Problem ▸ What you return should be the lines of the data containing "format", each in full.

(Plain-text engineering files)

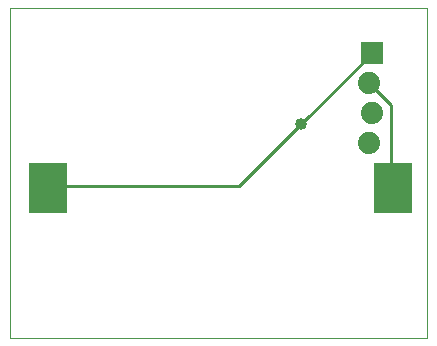
<source format=gbl>
G75*
%MOIN*%
%OFA0B0*%
%FSLAX25Y25*%
%IPPOS*%
%LPD*%
%AMOC8*
5,1,8,0,0,1.08239X$1,22.5*
%
%ADD10C,0.00000*%
%ADD11R,0.13000X0.17000*%
%ADD12R,0.07400X0.07400*%
%ADD13C,0.07400*%
%ADD14C,0.01000*%
%ADD15C,0.04000*%
D10*
X0001000Y0004554D02*
X0001000Y0114515D01*
X0139701Y0114515D01*
X0139701Y0004554D01*
X0001000Y0004554D01*
D11*
X0013500Y0054554D03*
X0128500Y0054554D03*
D12*
X0121500Y0099554D03*
D13*
X0120500Y0089554D03*
X0121500Y0079554D03*
X0120500Y0069554D03*
D14*
X0127700Y0082154D02*
X0127700Y0055154D01*
X0128500Y0054554D01*
X0098000Y0075854D02*
X0077300Y0055154D01*
X0014300Y0055154D01*
X0013500Y0054554D01*
X0098000Y0075854D02*
X0121400Y0099254D01*
X0121500Y0099554D01*
X0120500Y0089554D02*
X0120500Y0089354D01*
X0127700Y0082154D01*
D15*
X0098000Y0075854D03*
M02*

</source>
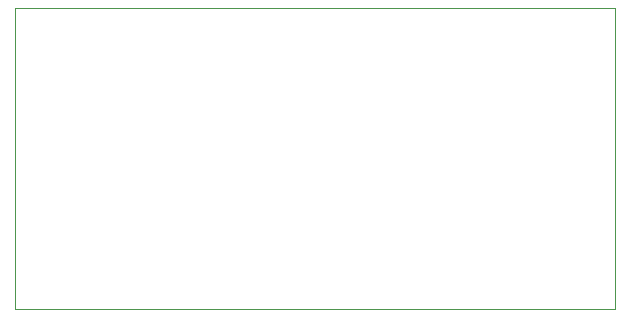
<source format=gbr>
%TF.GenerationSoftware,Altium Limited,Altium Designer,22.6.1 (34)*%
G04 Layer_Color=0*
%FSLAX26Y26*%
%MOIN*%
%TF.SameCoordinates,8B827DF8-CB59-4627-A0E1-72AFC477AE17*%
%TF.FilePolarity,Positive*%
%TF.FileFunction,Profile,NP*%
%TF.Part,Single*%
G01*
G75*
%TA.AperFunction,Profile*%
%ADD40C,0.001000*%
D40*
X1000000Y1000000D02*
X3000000D01*
Y2005000D01*
X1000000D01*
Y1000000D01*
%TF.MD5,e319c12ffe36fb4875aa7d6c89fcaa37*%
M02*

</source>
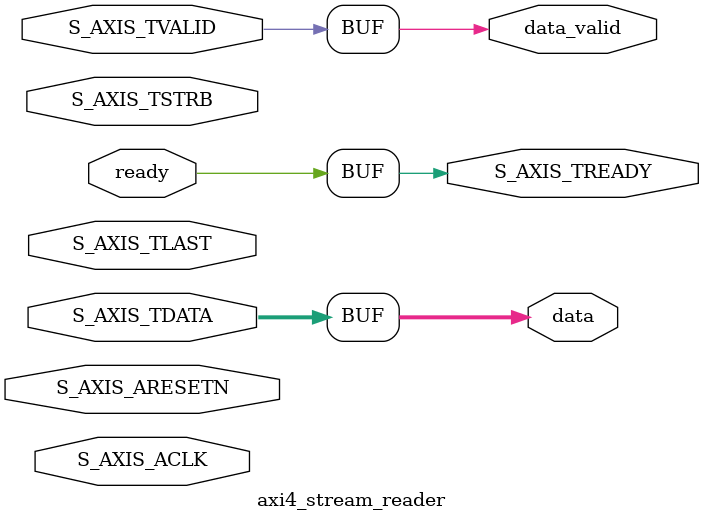
<source format=v>
/*
 * StreamIF - AXI4 Memory Mapped to AXI4 Stream Interface Library
 * Copyright (C) 2017 Taner Guven <tanerguven@gmail.com>
 *
 * This library is free software; you can redistribute it and/or
 * modify it under the terms of the GNU Lesser General Public
 * License as published by the Free Software Foundation; either
 * version 2.1 of the License, or (at your option) any later version.
 *
 * This library is distributed in the hope that it will be useful,
 * but WITHOUT ANY WARRANTY; without even the implied warranty of
 * MERCHANTABILITY or FITNESS FOR A PARTICULAR PURPOSE.  See the GNU
 * Lesser General Public License for more details.
 *
 * You should have received a copy of GNU Lesser General Public License
 * along with this library. If not, see <http://www.gnu.org/licenses/>.
 */
`timescale 1 ns / 1 ps

module axi4_stream_reader #
  (
   parameter integer C_S_AXIS_TDATA_WIDTH = 32
   )
  (
   /* axi4-stream ports */
   input wire                                  S_AXIS_ACLK,
   input wire                                  S_AXIS_ARESETN,
   output wire                                 S_AXIS_TREADY,
   input wire [C_S_AXIS_TDATA_WIDTH-1 : 0]     S_AXIS_TDATA,
   input wire [(C_S_AXIS_TDATA_WIDTH/8)-1 : 0] S_AXIS_TSTRB,
   input wire                                  S_AXIS_TLAST,
   input wire                                  S_AXIS_TVALID,
   /* control signals */
   input wire                                  ready,
   output wire                                 data_valid,
   output wire [C_S_AXIS_TDATA_WIDTH-1:0]      data
   // FIXME: data_last
   );

  /* io connections */
  assign S_AXIS_TREADY = ready;
  assign data_valid = S_AXIS_TVALID;
  assign data = S_AXIS_TDATA;

endmodule

</source>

Exercise output ▸
<source format=gbl>
<source format=gbr>
<source format=v>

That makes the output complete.